“小子,欠债还钱天经地义,有你二叔的留下的拮据为证!你想抵赖么?”
壮汉沉声喝道。
“抵赖?”
李贺轻轻摇头,接着淡淡道:
“依我大唐律法,凡参赌者,所得赃物不满绢价五匹,各杖一百。
达到绢价五匹者,比照偷盗论罪,判徒刑一年。
依此类推,如果赢的是多人的财物,则累计对折论罪。
赌输之人,按从犯定罪。
至于,开赌场及提供赌具者,不收财物者杖一百,收财物者,按抽收多少,比照盗窃论罪。
我二叔在你们赌场欠了五千两白银,你觉得要是报官的话,这朔方府衙内会如何裁决?你们又要各挨多少板子?”
壮汉神色一怔,他本就是个斗大字认不得一筐的无赖,哪知什么唐律。
只是赌庄的大老爷见自己体格壮硕骇人,这才让自己负责做要账的头头,现在突然横出这么个律法,自己还真不知道是真是假……
见大汉迟迟不语,李贺再次逼近一步,声音骤转阴沉:
“况且,你脚踩的地方,是我大唐正二品煊赫将军的府邸,是刚刚于疆场之上为国捐躯的煊赫将军灵堂!强行闯入当朝二品将军府,你们,是想要造反么?”
声音若刀,逼迫大汉连连后退。
见大汉心思动荡,李贺正要向前再逼。
灵堂正门外忽然传来一道尖锐声音:
“小少爷,欠债还钱,天经地义!您说的那什么狗屁的律法,我们赌坊可从没听过!自然也就毋须遵守;至于强冲您这二品将军的府衙,说句实话,您这样的府衙,我们还真就没把它放在眼里。您若得空,不妨在这朔方城内打听打听,看看有哪个不长眼的杂碎,敢拦我四方赌坊要账的人马!”
声音逐渐逼近,一道消瘦人影缓慢穿过走廊,走到那壮汉身侧,接着道:
“废话少说,你二叔欠下我们赌坊五千两白银,如果到约定之日还不上,就用你们家位于城北的一千亩良田为抵,白纸黑字,现在日子已到,既然还不上银两,就把地契交出来吧!”
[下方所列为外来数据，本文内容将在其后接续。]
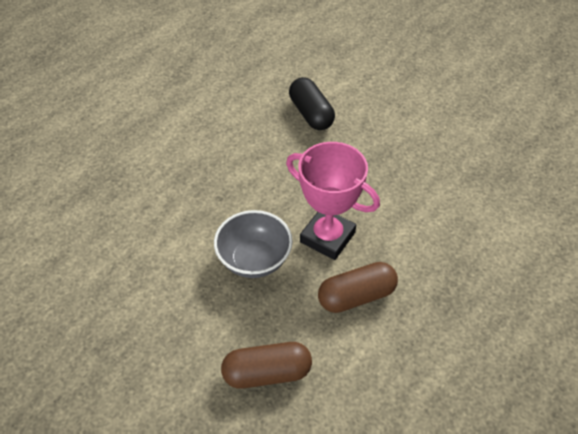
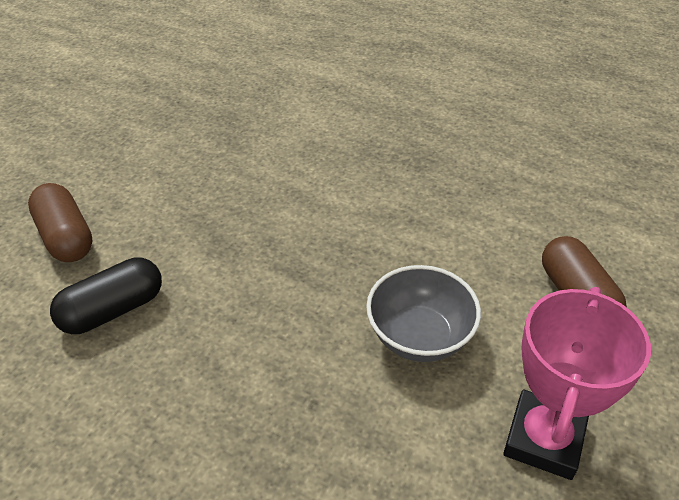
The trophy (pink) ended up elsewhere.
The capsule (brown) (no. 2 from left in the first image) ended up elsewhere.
那人说着,长袖一挥,立在他身后的二十多名手下,立时涌了上来。
见状。
李贺抽身立于灵堂正中的棺椁跟前,拔剑出鞘,于掌心挽个剑花,仗剑而立,目光扫过眼前众人,冷冷开口:
“你们当真以为,自煊赫将军之后,我将军府上下便无人敢拔剑杀人了么?”
声音未落,福伯已然瞠目结舌,就连被赌坊手下绑缚着的二叔都是一脸呆滞的看向自己这位子侄。
“坏了!”
察觉到两人神色的异样,李贺心底暗叫一声,意识到自己可能忽略了一件很重要的事。
这具身体可不会像自己现在这样仗剑而立,他连剑都不会握。
扭头看看还没有回过味来的两位长辈,李贺咬咬牙,只能坚持!
事已至此,总不能弃剑投降吧?只能过后再找理由搪塞了!
而先前说话的那名消瘦男子,望着骤然拔剑的李贺,也是一震,这跟自己情报上评价的生性敦厚,不与人争,差的可不是一星半点。
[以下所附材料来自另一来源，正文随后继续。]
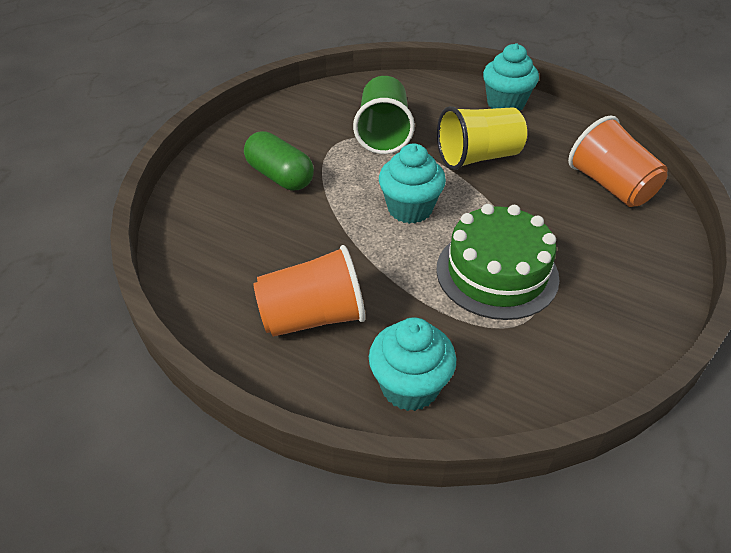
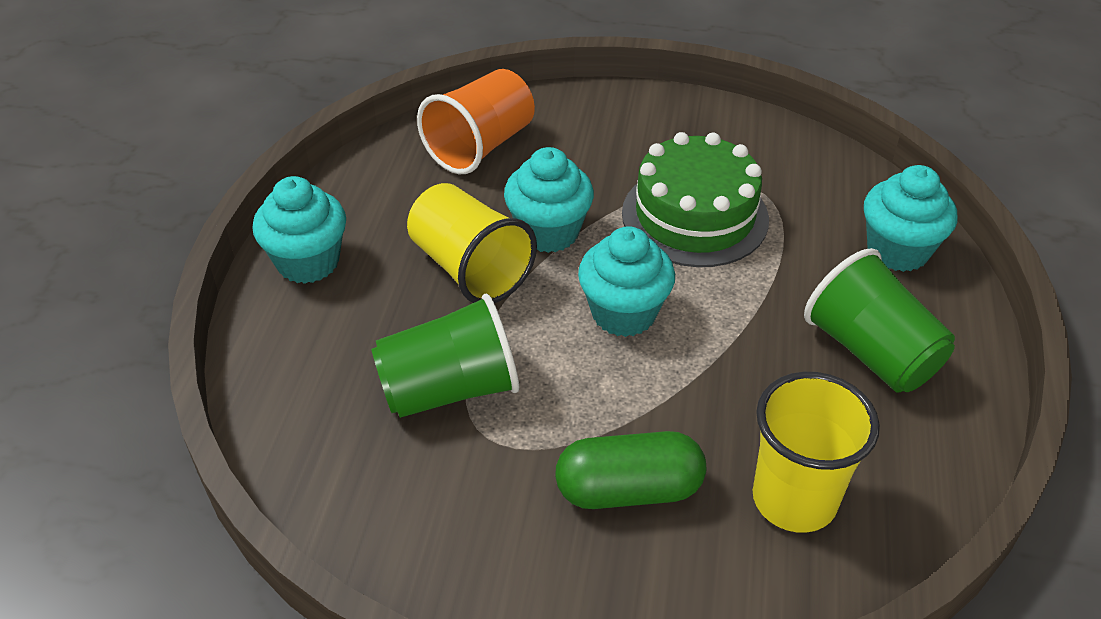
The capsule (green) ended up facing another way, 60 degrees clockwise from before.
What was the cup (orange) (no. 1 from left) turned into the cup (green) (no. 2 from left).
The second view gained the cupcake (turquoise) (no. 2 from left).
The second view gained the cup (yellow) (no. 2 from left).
眼下这家到底是刚刚才战死疆场的煊赫将军府,不是寻常百姓,真要是在这儿见了血,闹出人命,只怕自己就算带着地契回去,估摸着也是吃不着羊肉还得沾上一身骚,毕竟,前线的大将才刚为国捐躯,后方,大将军的家里,便被自己带人堵到家门口要债,这事儿要是被世人知道,自己可是要被人戳着脊梁骨骂的!
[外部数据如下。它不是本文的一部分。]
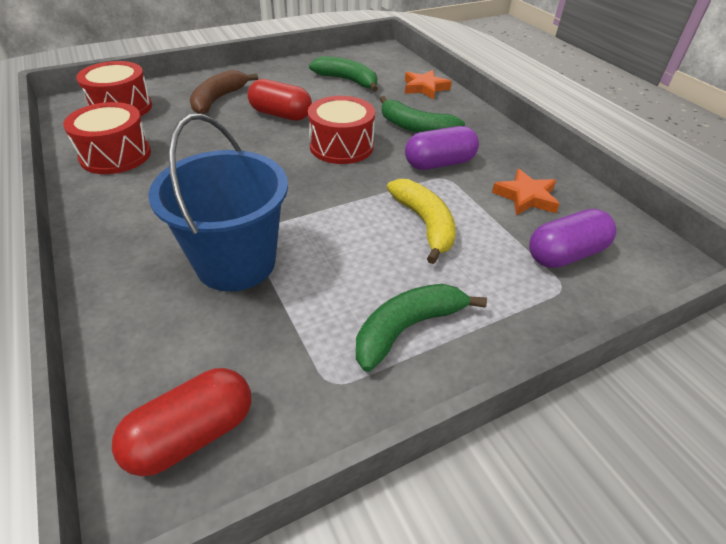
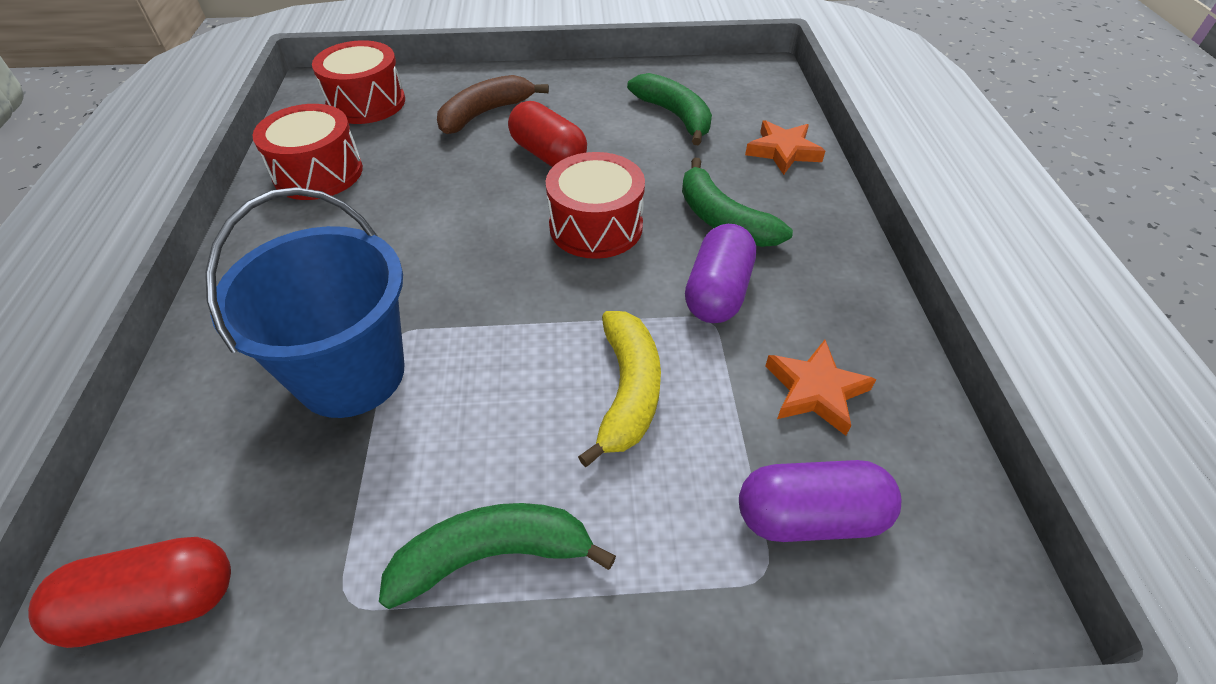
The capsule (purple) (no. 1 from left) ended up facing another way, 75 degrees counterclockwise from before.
可,要是一个子儿都要不回去,自己身后的那位主子恐怕也不答应……
念及此处,男子眉头一皱,抬头看向李贺,沉声道:
“煊赫将军为国捐躯,乃我辈楷模,既然要为煊赫将军治丧,不妨你我各退一步,你交出一半的地契,我便放了你二叔!如何!”
李贺二叔脸上一喜,刚要开口。
李贺已经摇摇头,淡声拒道:
“但凡赌博所欠,我一个字都不给!”
“你不要敬酒不吃吃罚酒!趁早把银子还上,否则我四方赌坊后面的掌柜,不是你一个二品将军府能对抗的!”
要债人脸色阴沉道。
李贺看他一眼,又看看被绑缚的二叔,摆了摆手,淡淡道:
“福伯,让府内众人集合,把这些人给我拿下!我要看看,他背后这么厉害的主子究竟是谁!”
“小少爷,这会不会……”
福伯眉头微蹙,顿了两秒后,微微欠身,刚想再劝上几句。
但察觉到李贺如冰目光,只好点头答应,匆匆离去。